A cylindrical tub of radius 5 cm and length 9.8 cm is full of water. A solid in the form of a right circular cone mounted on a hemisphere is immersed in the tub. If the radius of the hemisphere is immersed in the tub. If the radius of the hemi-sphere is 3.5 cm and height of the cone outside the hemisphere is 5 cm, find the volume of the water left in the tub (Take π = 22/7)

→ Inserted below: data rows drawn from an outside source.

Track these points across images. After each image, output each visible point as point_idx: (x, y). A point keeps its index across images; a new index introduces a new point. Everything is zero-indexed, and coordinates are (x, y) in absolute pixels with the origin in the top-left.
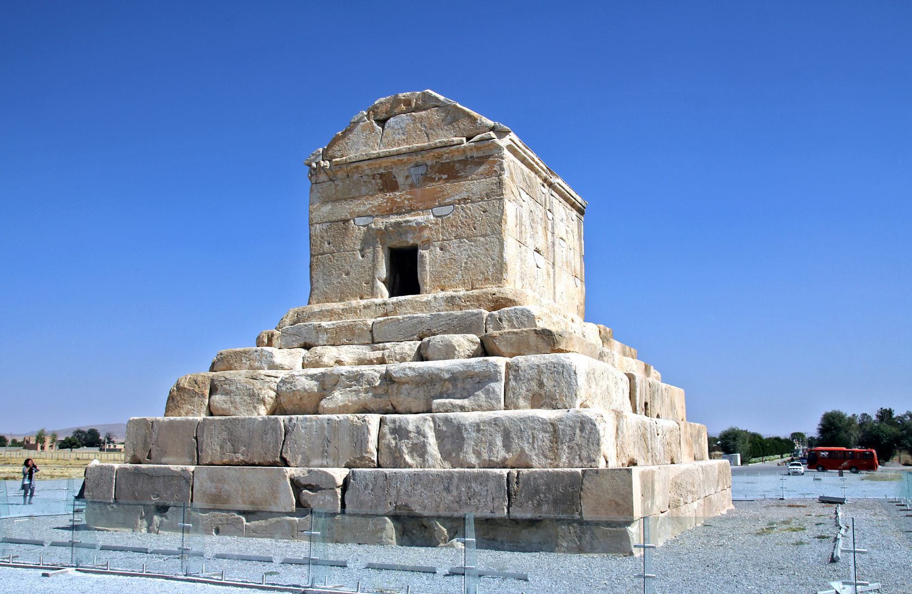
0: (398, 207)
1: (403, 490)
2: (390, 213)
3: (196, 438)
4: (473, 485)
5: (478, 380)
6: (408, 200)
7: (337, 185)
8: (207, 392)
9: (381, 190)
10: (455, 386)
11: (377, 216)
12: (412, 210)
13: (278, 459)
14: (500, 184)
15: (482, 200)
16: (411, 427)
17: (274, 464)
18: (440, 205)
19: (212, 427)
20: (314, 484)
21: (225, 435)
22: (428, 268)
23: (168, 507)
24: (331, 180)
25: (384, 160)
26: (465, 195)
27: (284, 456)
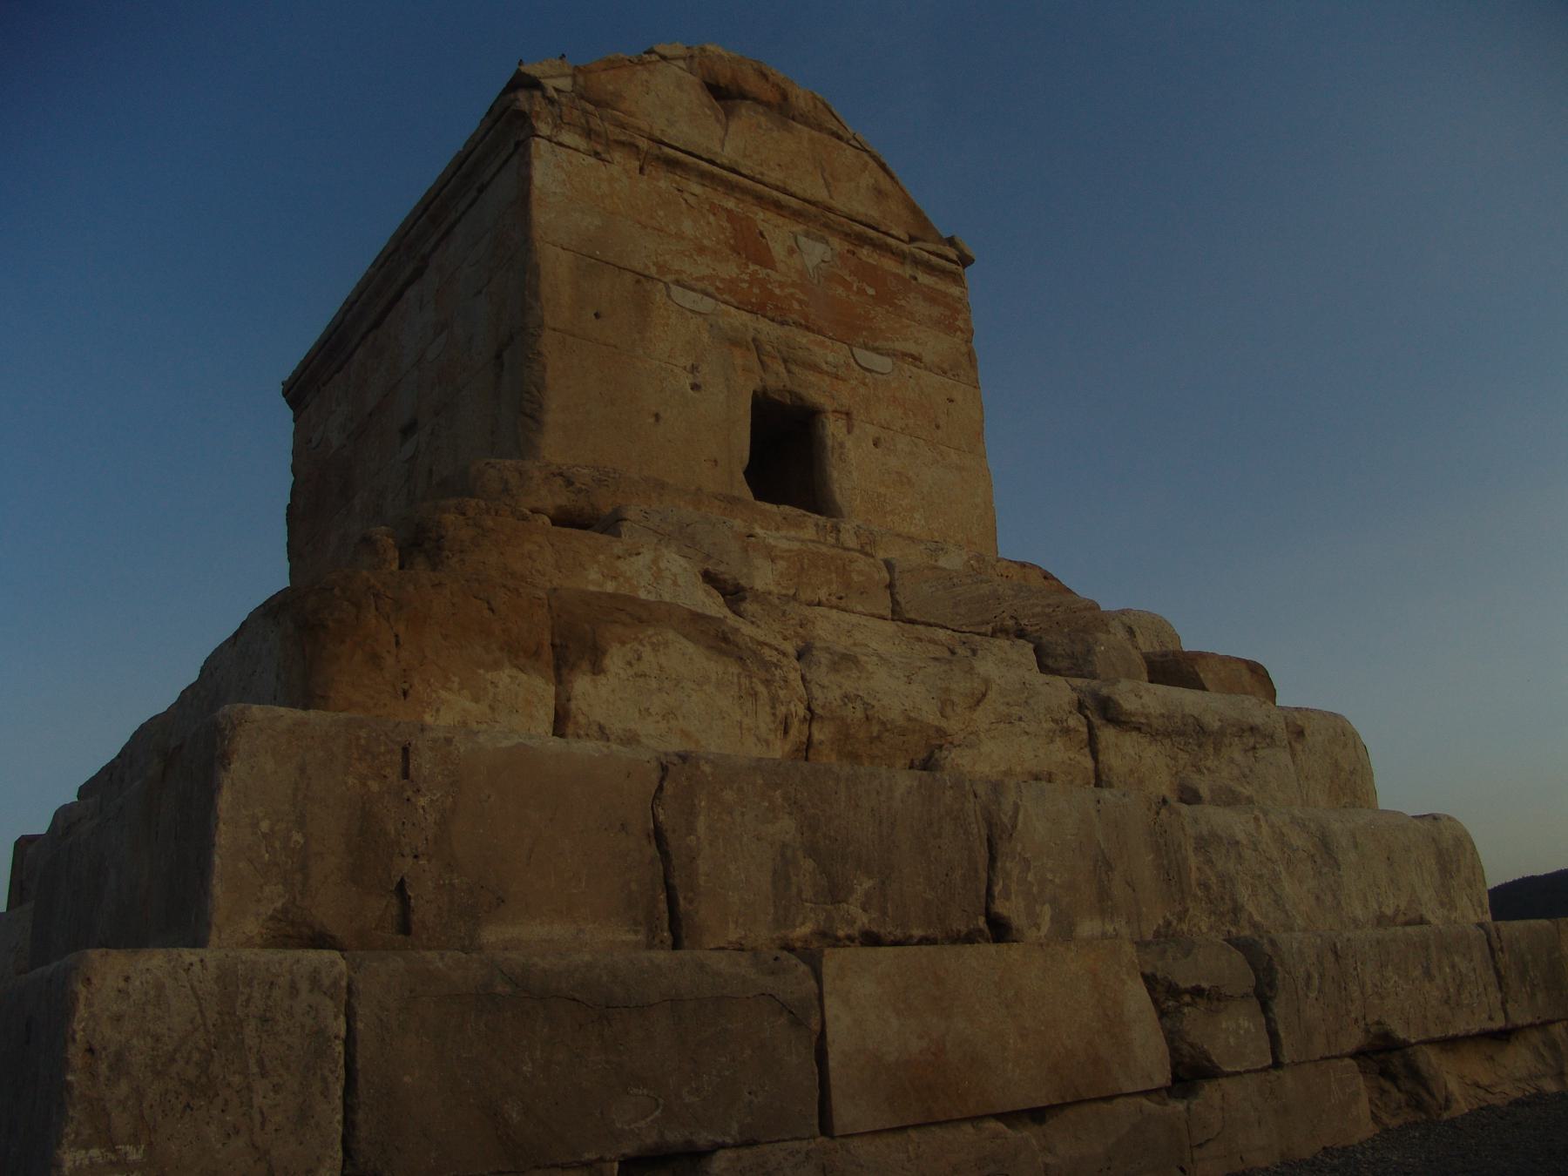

To find the volume of the water left in the tube, we have to subtract the volume of the hemisphere and cone from volume of the cylinder.
For right circular cylinder, we have
$r=5 \mathrm{~cm}$
$h=9.8 \mathrm{~cm}$
The volume of the cylinder is
$V_{1}=\pi r^{2} h$
$=\frac{22}{7} \times 5^{2} \times 9.8$
$=770 \mathrm{~cm}^{3}$
For hemisphere and cone, we have
$r=3.5 \mathrm{~cm}$
$h=5 \mathrm{~cm}$
Therefore the total volume of the cone and hemisphere is
$V_{2}=\frac{1}{3} \pi r^{2} h+\frac{2}{3} \pi r^{3}$
$=\frac{1}{3} \times \frac{22}{7} \times 3.5^{2} \times 5+\frac{2}{3} \times \frac{22}{7} \times 3.5^{3}$
$=154 \mathrm{~cm}^{3}$
The volume of the water left in the tube is
$V=V_{1}-V_{2}$
$=770-154$
$=616 \mathrm{~cm}^{3}$
Hence, the volume of the water left in the tube is $V=616 \mathrm{~cm}^{3}$